*Task data*
····················

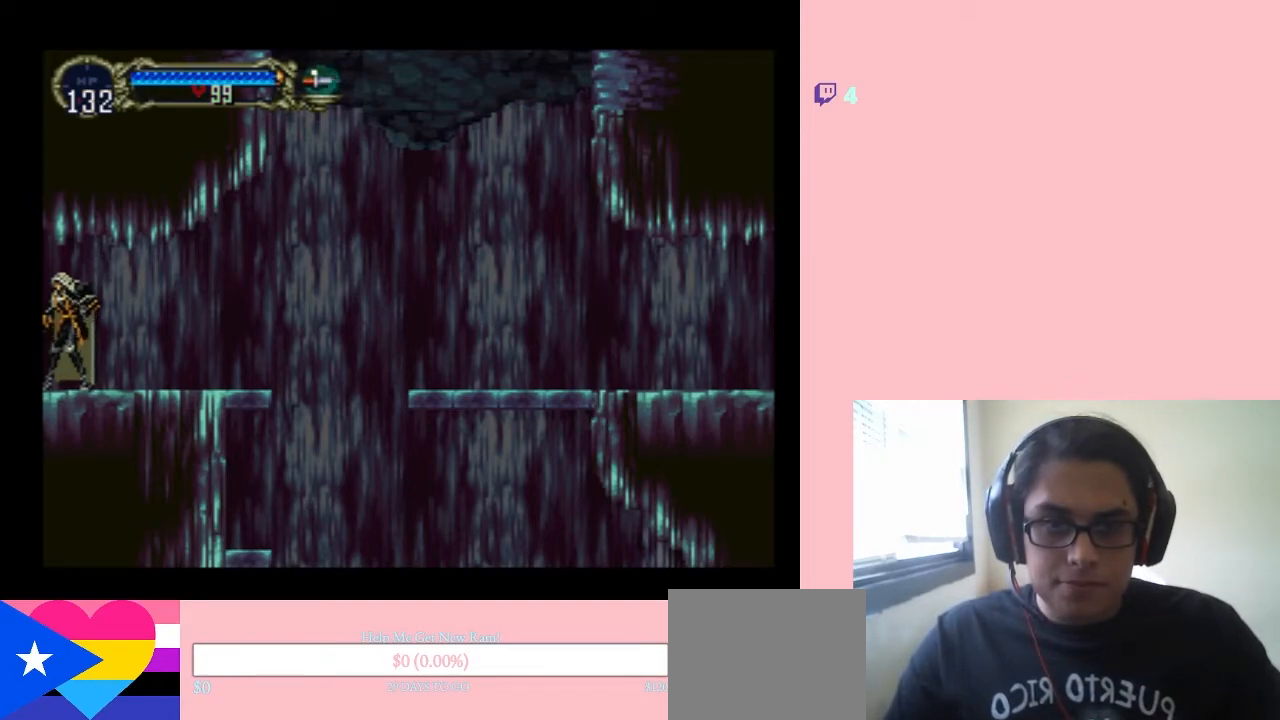
{"buttons": [], "left_stick": "center", "right_stick": "center", "events": []}
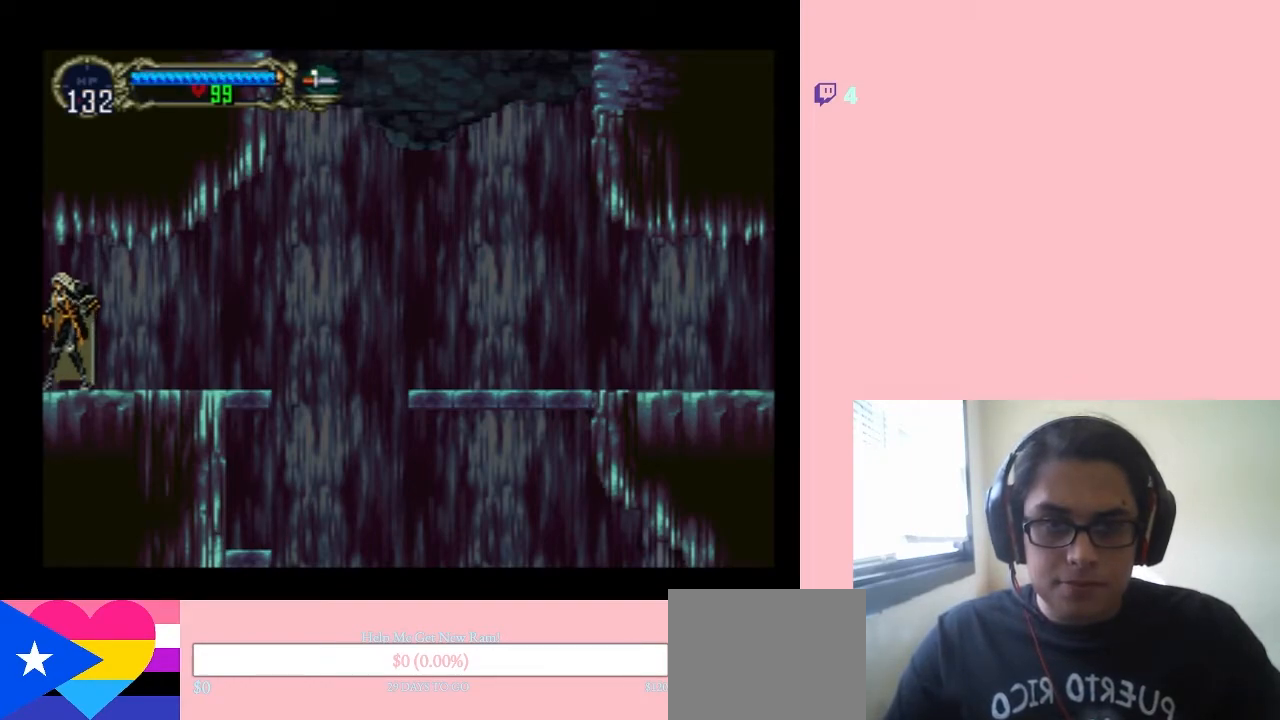
{"buttons": [], "left_stick": "center", "right_stick": "center", "events": []}
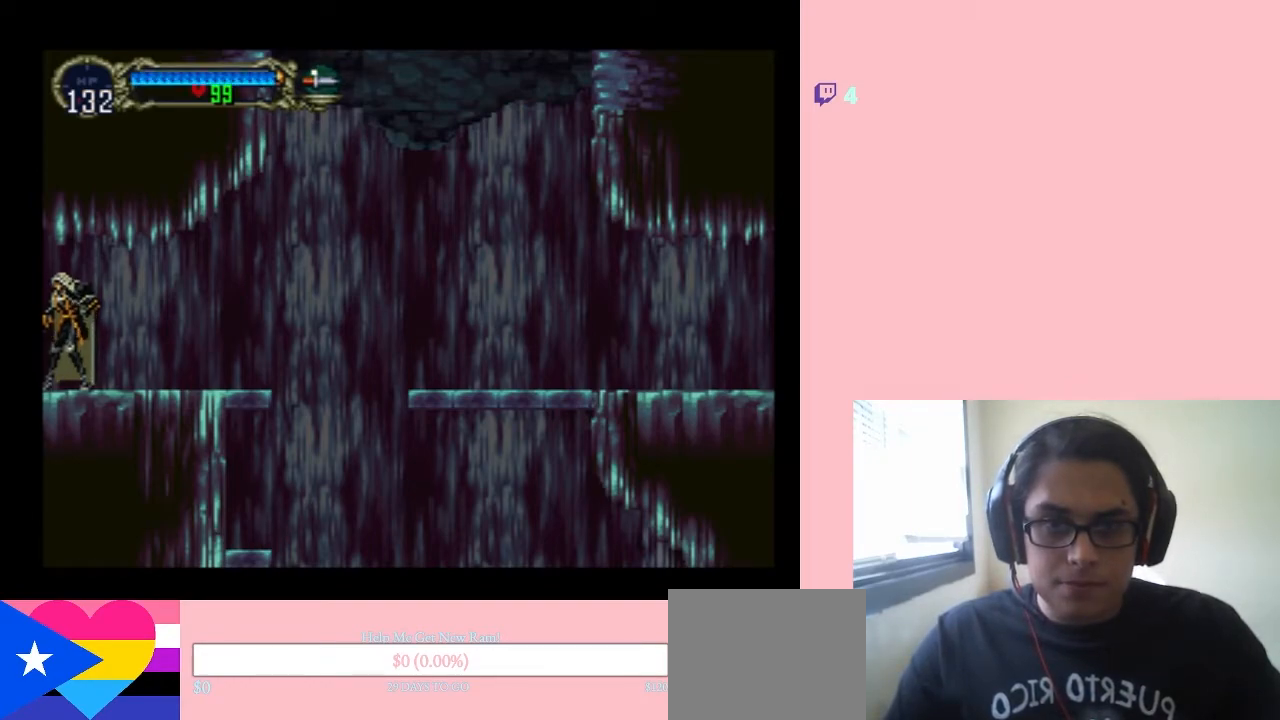
{"buttons": [], "left_stick": "center", "right_stick": "center", "events": []}
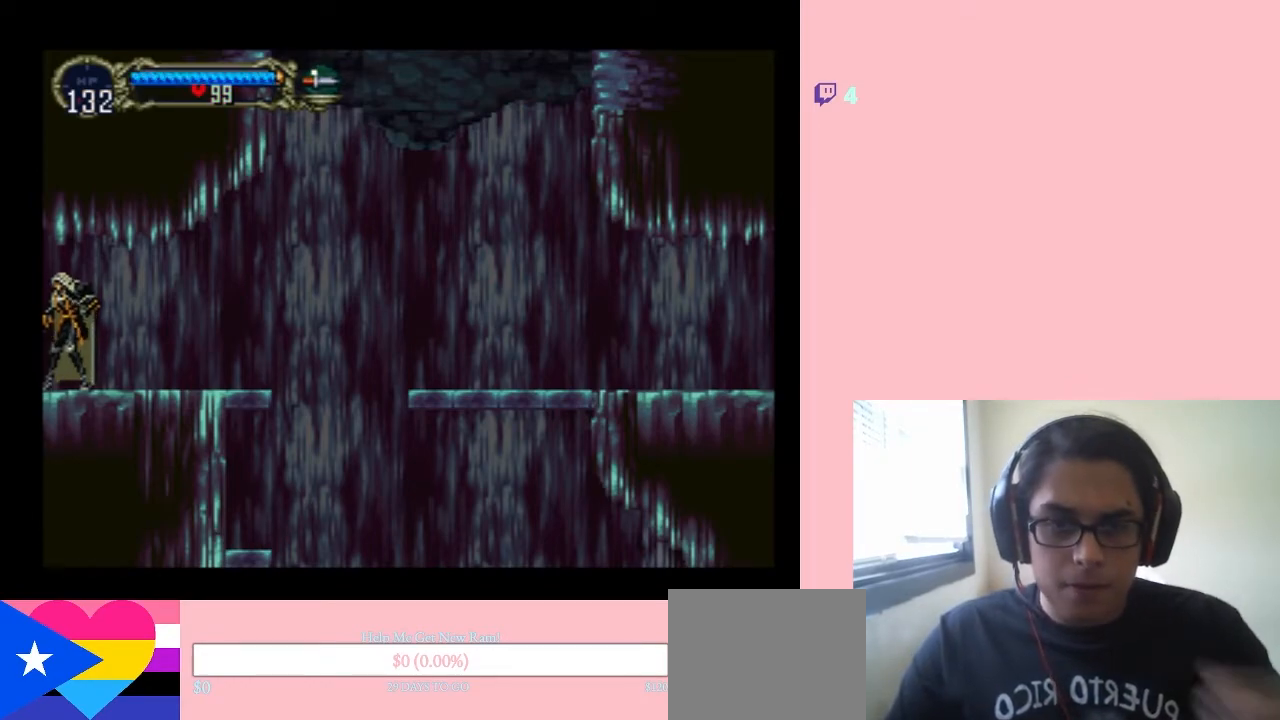
{"buttons": [], "left_stick": "center", "right_stick": "center", "events": []}
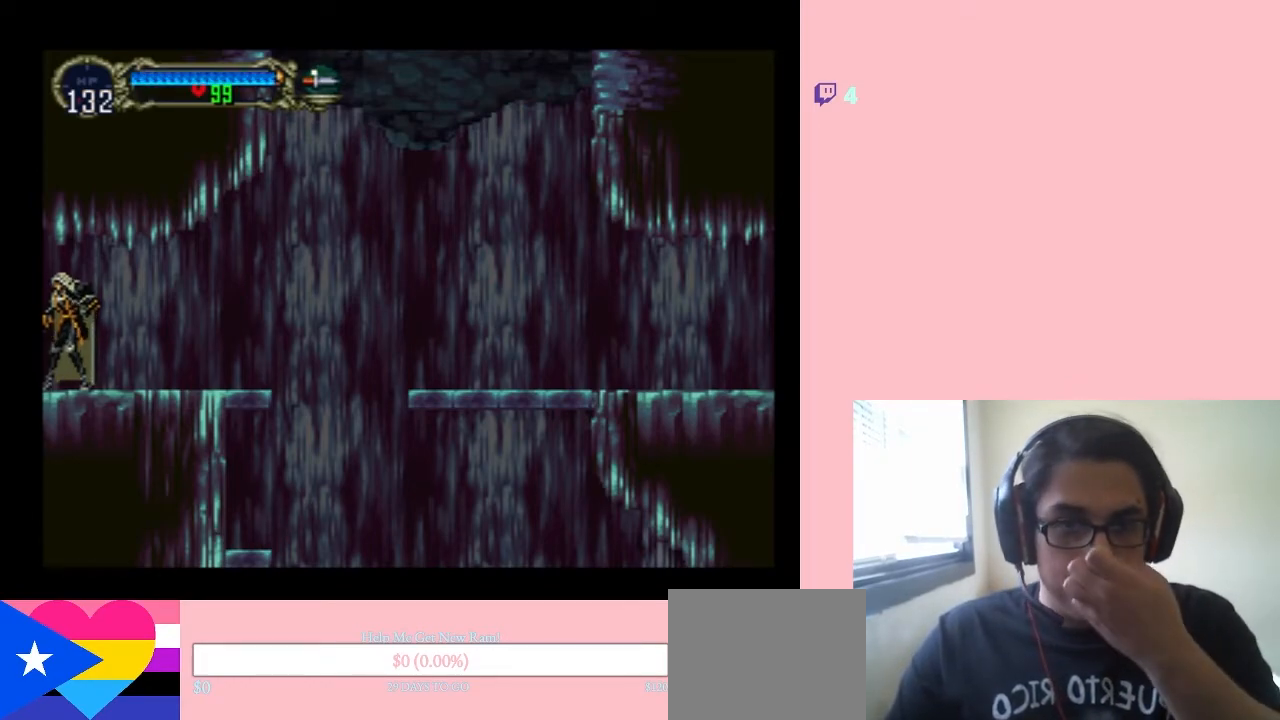
{"buttons": [], "left_stick": "center", "right_stick": "center", "events": []}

····················

*Instructions for the task*
Retype all entries exactly; omit pictures.

*Answer space*
{"buttons": [], "left_stick": "center", "right_stick": "center", "events": []}
{"buttons": [], "left_stick": "center", "right_stick": "center", "events": []}
{"buttons": [], "left_stick": "center", "right_stick": "center", "events": []}
{"buttons": [], "left_stick": "center", "right_stick": "center", "events": []}
{"buttons": [], "left_stick": "center", "right_stick": "center", "events": []}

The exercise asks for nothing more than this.